Assigned task >> The answer should be one number only, namely how many lines of the records hold the word "frame".

___ Records supplied

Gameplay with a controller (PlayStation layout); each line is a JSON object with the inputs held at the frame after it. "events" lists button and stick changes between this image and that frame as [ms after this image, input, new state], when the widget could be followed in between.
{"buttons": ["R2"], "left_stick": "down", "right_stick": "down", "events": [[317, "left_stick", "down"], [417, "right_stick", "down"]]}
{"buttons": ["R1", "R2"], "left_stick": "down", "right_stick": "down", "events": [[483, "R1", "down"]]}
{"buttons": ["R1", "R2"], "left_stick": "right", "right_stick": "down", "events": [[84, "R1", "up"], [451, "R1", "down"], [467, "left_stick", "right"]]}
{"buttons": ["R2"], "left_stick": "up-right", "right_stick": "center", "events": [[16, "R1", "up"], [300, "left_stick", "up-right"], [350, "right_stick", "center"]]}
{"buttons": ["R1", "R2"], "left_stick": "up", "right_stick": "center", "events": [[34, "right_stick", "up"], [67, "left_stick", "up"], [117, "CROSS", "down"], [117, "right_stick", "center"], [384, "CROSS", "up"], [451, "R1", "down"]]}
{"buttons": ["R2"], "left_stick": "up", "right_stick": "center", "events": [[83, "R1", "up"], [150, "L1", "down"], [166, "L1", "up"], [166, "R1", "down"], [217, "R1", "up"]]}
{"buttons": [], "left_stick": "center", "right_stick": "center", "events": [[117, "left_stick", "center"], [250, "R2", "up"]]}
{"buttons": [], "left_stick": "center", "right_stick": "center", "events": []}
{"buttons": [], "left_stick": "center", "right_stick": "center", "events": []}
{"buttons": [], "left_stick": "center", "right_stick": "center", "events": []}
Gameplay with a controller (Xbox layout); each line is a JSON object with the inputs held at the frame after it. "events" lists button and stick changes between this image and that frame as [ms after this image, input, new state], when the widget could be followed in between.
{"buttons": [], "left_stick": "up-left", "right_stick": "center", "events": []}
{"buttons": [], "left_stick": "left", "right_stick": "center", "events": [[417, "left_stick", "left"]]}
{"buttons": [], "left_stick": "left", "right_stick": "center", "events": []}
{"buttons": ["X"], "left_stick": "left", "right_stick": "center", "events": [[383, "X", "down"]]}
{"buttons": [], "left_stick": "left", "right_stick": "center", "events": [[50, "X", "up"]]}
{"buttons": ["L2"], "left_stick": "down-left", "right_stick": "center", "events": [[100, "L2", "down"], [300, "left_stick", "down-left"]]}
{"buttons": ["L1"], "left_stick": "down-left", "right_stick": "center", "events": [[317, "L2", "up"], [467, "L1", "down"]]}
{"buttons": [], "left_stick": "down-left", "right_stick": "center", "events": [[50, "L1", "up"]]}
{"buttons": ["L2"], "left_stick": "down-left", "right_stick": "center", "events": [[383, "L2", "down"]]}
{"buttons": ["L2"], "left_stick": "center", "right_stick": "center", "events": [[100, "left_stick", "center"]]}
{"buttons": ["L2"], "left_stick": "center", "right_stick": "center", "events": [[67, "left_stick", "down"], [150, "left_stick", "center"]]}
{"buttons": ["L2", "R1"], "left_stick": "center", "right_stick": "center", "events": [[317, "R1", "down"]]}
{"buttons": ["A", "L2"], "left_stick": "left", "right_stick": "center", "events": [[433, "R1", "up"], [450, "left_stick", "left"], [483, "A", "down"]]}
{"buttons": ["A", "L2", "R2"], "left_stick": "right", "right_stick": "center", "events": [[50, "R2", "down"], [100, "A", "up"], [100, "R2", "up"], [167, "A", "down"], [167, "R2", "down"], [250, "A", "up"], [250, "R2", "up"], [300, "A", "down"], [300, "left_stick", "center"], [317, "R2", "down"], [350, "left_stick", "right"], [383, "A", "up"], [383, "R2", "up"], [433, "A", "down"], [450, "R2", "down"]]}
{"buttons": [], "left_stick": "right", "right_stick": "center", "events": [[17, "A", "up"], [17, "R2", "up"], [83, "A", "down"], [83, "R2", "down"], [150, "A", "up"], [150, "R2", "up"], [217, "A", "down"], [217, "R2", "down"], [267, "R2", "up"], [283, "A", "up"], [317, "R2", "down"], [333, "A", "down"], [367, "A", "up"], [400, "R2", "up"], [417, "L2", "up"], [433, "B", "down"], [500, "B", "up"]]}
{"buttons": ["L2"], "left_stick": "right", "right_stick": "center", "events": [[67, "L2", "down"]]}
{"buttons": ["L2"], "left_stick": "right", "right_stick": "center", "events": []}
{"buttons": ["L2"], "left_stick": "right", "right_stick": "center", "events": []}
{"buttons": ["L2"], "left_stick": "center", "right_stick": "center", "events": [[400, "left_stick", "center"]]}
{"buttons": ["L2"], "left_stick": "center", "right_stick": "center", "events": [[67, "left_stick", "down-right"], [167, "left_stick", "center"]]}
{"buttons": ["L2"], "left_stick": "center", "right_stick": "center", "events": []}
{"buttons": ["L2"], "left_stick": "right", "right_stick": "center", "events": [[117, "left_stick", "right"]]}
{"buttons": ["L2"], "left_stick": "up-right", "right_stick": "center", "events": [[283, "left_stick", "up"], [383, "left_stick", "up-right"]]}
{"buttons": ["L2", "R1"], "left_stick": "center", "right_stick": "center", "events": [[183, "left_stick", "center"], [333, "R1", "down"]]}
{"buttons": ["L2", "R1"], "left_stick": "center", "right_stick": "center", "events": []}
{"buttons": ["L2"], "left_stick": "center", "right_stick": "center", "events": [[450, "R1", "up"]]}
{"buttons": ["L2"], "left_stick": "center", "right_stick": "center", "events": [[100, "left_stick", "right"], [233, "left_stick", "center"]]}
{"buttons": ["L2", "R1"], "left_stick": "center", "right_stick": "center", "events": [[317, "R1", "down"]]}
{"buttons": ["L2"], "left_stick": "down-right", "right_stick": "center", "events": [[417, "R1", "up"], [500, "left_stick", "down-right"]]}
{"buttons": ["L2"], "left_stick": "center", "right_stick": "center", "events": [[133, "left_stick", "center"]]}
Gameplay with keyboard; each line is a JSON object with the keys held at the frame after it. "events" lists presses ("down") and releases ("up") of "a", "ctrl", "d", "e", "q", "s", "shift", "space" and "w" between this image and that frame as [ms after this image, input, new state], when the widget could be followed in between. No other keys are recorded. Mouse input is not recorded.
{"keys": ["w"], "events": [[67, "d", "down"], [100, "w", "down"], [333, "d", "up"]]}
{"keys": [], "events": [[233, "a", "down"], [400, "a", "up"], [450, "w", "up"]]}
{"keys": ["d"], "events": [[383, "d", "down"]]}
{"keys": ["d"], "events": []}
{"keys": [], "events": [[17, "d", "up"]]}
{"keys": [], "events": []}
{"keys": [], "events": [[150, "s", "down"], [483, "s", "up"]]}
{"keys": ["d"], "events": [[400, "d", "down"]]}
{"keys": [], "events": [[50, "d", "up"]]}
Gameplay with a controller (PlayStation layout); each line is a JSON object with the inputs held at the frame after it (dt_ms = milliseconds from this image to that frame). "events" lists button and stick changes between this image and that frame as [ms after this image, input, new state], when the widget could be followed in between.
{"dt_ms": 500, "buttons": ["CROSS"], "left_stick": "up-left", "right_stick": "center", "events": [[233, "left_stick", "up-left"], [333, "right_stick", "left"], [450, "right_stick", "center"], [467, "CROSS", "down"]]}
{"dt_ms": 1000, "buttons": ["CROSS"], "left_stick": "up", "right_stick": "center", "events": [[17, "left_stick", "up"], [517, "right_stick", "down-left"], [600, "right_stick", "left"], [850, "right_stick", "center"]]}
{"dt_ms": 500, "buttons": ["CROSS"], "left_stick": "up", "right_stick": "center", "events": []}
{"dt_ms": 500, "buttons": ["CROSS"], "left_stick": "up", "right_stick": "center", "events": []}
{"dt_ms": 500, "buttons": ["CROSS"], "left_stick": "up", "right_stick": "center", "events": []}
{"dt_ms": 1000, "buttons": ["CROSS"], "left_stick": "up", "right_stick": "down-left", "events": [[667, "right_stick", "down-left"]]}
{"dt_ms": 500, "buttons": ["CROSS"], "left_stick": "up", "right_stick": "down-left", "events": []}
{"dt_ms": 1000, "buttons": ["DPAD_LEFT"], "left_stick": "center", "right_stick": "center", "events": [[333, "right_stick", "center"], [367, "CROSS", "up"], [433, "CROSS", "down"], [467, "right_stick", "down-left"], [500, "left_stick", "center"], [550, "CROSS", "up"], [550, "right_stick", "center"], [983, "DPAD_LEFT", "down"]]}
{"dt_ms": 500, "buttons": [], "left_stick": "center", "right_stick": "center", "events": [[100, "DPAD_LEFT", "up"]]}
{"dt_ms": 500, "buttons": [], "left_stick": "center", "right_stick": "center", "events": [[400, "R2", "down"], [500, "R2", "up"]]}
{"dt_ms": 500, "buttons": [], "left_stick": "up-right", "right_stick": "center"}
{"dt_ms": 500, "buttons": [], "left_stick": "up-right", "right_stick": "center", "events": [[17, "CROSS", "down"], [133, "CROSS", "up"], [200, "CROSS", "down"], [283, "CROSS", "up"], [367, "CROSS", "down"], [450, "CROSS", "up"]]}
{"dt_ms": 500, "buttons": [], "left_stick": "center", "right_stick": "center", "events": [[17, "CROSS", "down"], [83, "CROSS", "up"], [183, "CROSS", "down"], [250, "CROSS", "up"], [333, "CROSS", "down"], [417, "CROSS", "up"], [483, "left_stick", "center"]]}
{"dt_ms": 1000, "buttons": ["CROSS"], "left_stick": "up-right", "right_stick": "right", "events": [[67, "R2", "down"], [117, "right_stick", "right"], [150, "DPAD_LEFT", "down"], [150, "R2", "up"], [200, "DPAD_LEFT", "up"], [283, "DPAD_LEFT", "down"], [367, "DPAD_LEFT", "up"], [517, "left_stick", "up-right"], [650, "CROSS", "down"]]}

______

Solution to the problem >> 4